Many implementations support +/- infinities, so the most negative double value is -INFINITY.
#include <math.h>
double most_negative = -INFINITY;
Is there a standard and/or portable way ....?
Now we need to also consider other cases:
No infinities
Simply -DBL_MAX.
Only an unsigned infinity.
I'd expect in this case, OP would prefer -DBL_MAX.
De-normal values greater in magnitude than DBL_MAX.
This is an unusual case, likely outside OP's concern. When double is encoded as a pair of a floating points to achieve desired range/precession, (see double-double) there exist a maximum normal double and perhaps a greater de-normal one. I have seen debate if DBL_MAX should refer to the greatest normal, of the greatest of both.
Fortunately this paired approach usually includes an -infinity, so the most negative value remains -INFINITY.
For more portability, code can go down the route
// HUGE_VAL is designed to be infinity or DBL_MAX (when infinites are not implemented)
// .. yet is problematic with unsigned infinity.
double most_negative1 = -HUGE_VAL;
// Fairly portable, unless system does not understand "INF"

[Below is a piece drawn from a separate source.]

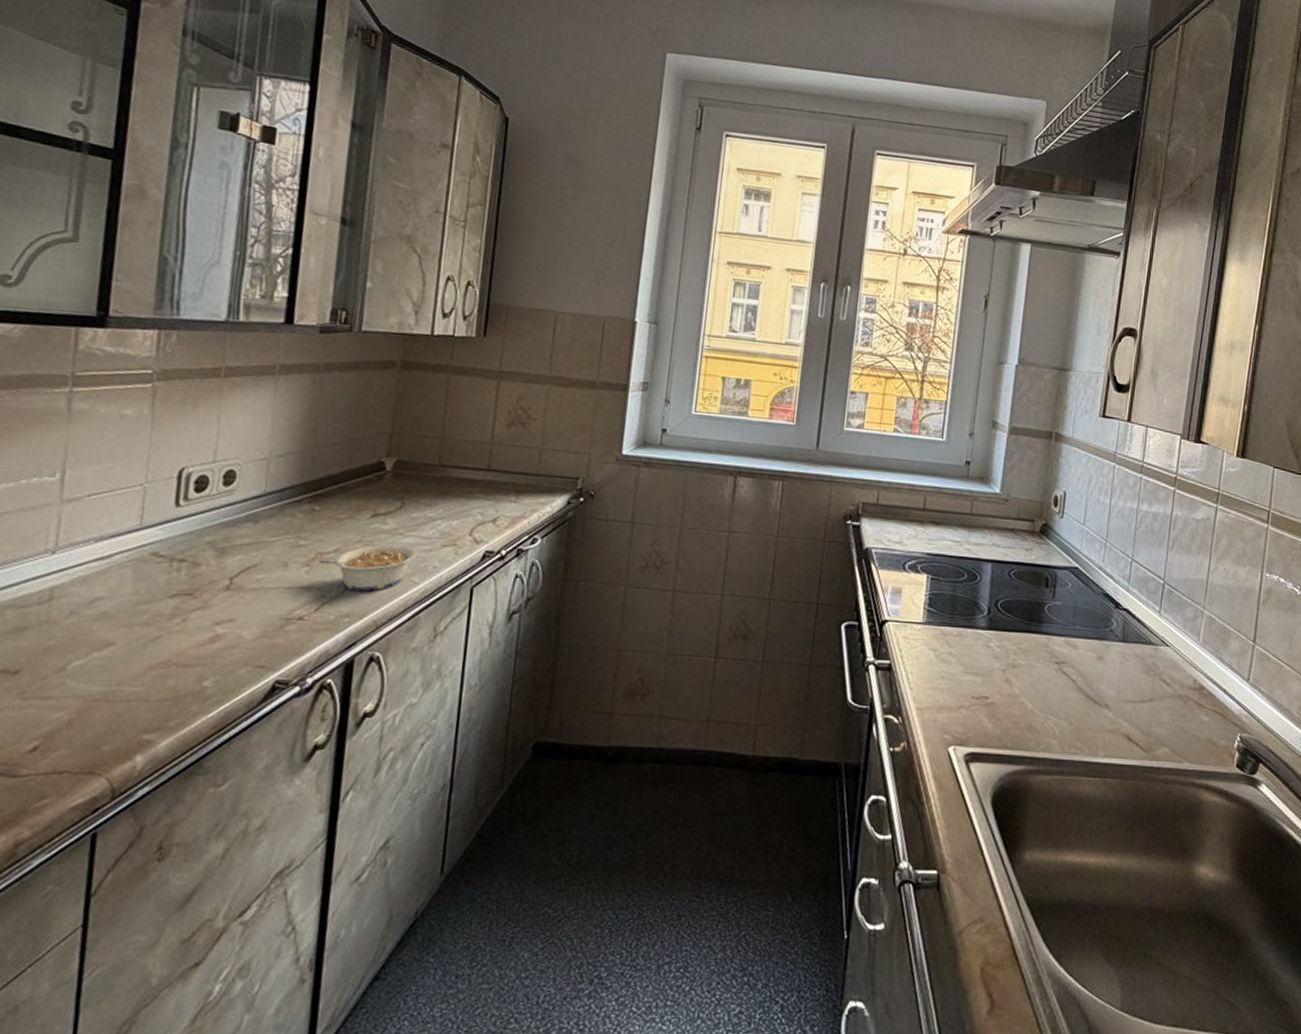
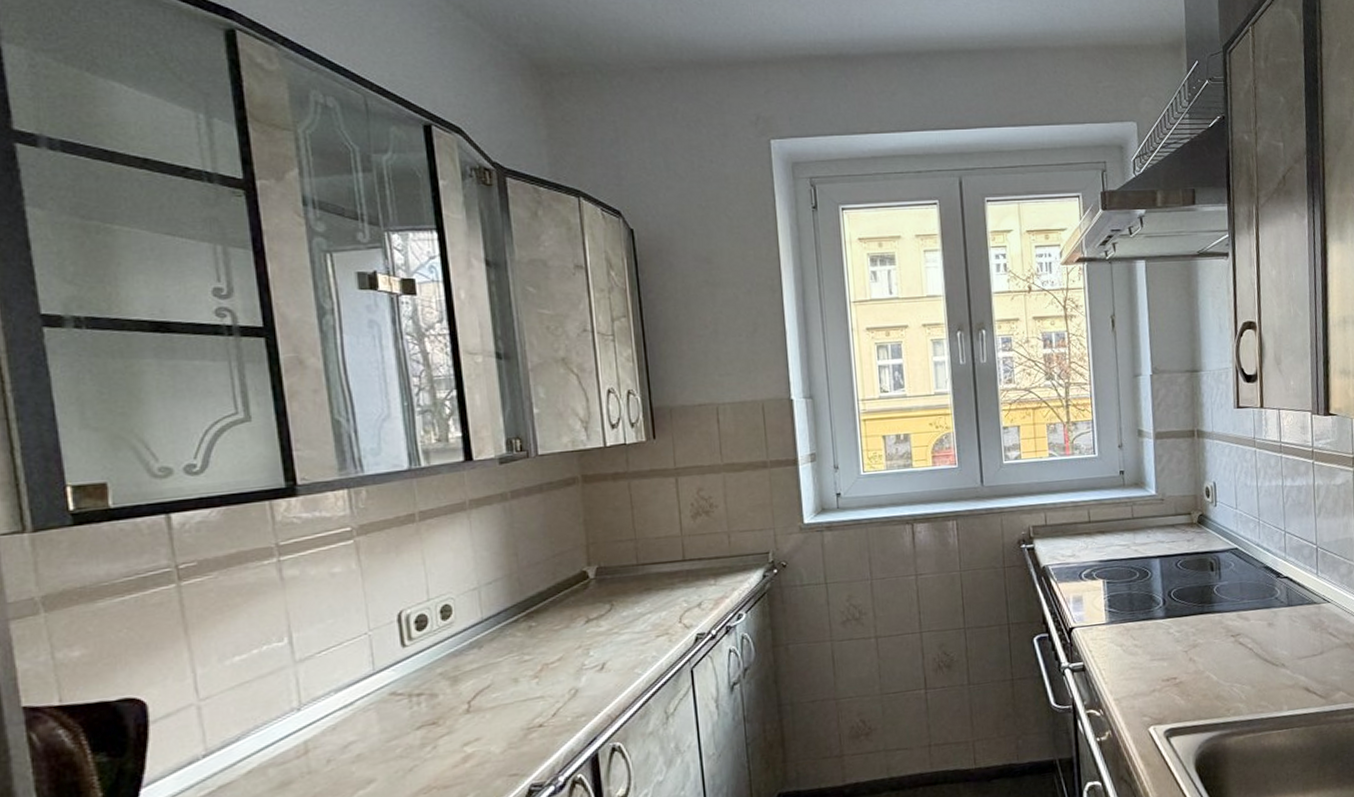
legume: present [319,543,418,592] -> none [546,642,635,692]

double most_negative2 = strtod("-INF", (char **) NULL);
// Pragmatic
double most_negative3 = strtod("-1.0e999999999", (char **) NULL);
// Somewhat time-consuming
double most_negative4 = pow(-DBL_MAX, 0xFFFF /* odd value */);
// My suggestion
double most_negative5 = (-DBL_MAX)*DBL_MAX;
The original question concerns infinity.
So, why not use
#define Infinity ((double)(42 / 0.0))
according to the IEEE definition?
You can negate that of course.
If you do not have float exceptions enabled (which you shouldn't imho), you can simply say:
double neg_inf = -1/0.0;
This yields negative infinity. If you need a float, you can either cast the result
float neg_inf = (float)-1/0.0;
or use single precision arithmetic
float neg_inf = -1.0f/0.0f;
The result is always the same, there is exactly one representation of negative infinity in both single and double precision, and they convert to each other as you would expect.